Quando escrevi o meu post sobre as ruínas da capela do Espírito Santo na vila de Fronteira, a Maria Andrade comentou com amargura a destruição de uma casa antiga em Anadia e na promessa não cumprida de a Câmara recuperar uma janela manuelina dessa casa, para a colocar num jardim. O Flávio escreveu que gostaria era de ver imagens da capela antes da sua destruição parcial, em 1970. Apesar da beleza destas ruínas, o que as pessoas queriam dizer era que teria sido bem melhor conservar e restaurar o monumento do que deixa-lo cair.

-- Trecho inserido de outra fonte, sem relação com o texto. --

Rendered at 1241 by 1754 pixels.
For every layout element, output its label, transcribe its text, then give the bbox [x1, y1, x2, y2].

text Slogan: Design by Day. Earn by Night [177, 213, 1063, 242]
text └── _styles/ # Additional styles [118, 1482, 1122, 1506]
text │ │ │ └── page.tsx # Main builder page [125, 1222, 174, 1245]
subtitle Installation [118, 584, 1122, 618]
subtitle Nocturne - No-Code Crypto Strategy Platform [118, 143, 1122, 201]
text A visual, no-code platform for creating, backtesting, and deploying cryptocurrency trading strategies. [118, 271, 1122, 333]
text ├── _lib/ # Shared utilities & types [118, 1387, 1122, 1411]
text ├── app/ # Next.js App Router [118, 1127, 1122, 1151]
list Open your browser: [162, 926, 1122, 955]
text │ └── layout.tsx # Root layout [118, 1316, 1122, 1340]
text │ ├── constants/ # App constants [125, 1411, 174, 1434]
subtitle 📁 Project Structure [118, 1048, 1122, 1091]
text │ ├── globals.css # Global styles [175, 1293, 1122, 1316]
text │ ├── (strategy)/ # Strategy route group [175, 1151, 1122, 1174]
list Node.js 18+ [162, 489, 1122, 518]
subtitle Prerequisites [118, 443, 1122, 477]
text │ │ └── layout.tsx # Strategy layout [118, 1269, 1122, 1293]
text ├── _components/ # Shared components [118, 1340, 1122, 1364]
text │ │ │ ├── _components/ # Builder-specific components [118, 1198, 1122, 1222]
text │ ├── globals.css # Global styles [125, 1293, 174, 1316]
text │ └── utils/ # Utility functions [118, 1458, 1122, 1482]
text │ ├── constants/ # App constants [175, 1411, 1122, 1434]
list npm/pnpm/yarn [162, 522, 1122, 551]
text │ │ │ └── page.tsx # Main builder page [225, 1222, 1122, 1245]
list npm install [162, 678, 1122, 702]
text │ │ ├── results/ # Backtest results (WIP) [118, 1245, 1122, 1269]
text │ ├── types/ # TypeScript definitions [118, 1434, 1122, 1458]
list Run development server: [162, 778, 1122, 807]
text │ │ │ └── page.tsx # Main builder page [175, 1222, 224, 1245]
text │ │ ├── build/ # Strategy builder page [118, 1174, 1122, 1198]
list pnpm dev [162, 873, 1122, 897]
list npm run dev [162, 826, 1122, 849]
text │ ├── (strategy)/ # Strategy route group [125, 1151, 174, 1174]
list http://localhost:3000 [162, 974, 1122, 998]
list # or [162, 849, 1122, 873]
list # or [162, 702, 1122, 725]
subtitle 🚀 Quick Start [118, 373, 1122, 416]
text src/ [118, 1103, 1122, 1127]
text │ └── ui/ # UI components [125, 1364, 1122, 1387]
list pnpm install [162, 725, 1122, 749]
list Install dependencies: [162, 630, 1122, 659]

Estes comentários deixaram-me a matutar e resolvi procurar mais sobre esta capela, seguindo uma das pistas indicadas no site http://www.monumentos.pt/, que indica como referência básica o autor Keil.


O portal lateral
Calculei logo que se tratasse do Luís Keil, que entre outras coisas foi funcionário do Museu Nacional de Arte Antiga e descobri através de uma pesquisa bibliográfica, que o quer ele tivesse escrito sobre Fronteira só poderia estar Inventário artístico do Distrito de Portalegre, publicado em 1943.


O púlpito
Consultei o referido volume e lá estavam as fotografias da capela ainda inteira, apesar de já muito arruinada, com a porta principal emparedada. No entanto no início dos anos 40 ainda tinha tecto, o púlpito, um tecto e as 4 fachadas.

O portal principal já emparedado

Resolvi partilhar essas fotos com os seguidores deste blog, bem como com as outras pessoas que por aqui passam, trazidas ao acaso pelas pesquisas nos motores de busca. São fotos de fraca resolução e a preto e branco, mas documentos significativos.
O altar da fotografia inicial

quarta-feira, 3 de agosto de 2011

Azulejos cosméticos


As casas antigas são como as velhas damas, precisam de muito pó-de-arroz para tapar as rugas e as outras marcas do tempo. As estruturas dos prédios antigos lisboetas são muitas vezes em madeira, ainda segundo o esquema da gaiola pombalina e como esse material encolhe ou estica, consoante a humidade ou o calor, as paredes abrem rachas todos os anos, que é preciso corrigir aplicando massa tapa-fendas, tal como fazem as velhas senhoras às suas rugas. E depois, para o aparecimento de todas estas rachas concorrem factores como a sucessão de obras mal feitas nestas casas antigas, que as fragilizam para sempre e ainda os pequenos sismos, que volta meia volta, sacodem os habitantes destas casinhas



Os azulejos antigos são uma alternativa à massa tapa-fendas e um óptimo cosmético para as casas antigas e por isso há que tê-los sempre à mão. Nesta parede do quarto dos meus filhos existia uma racha particularmente persistente, que há uns três ou quatro anos tapava e que reaparecia sempre. Com um fragmento de um painel historiado do século XVIII, comprado por tuta-e-meia na Feira da Ladra, tapei a malvada racha e dei a ilusão, que quando fiz obras em casa, apareceu debaixo do estuque um vestígio de um painel antigo de azulejaria.

O azulejo é realmente um material versátil capaz de criar ilusões dentro e fora das casas.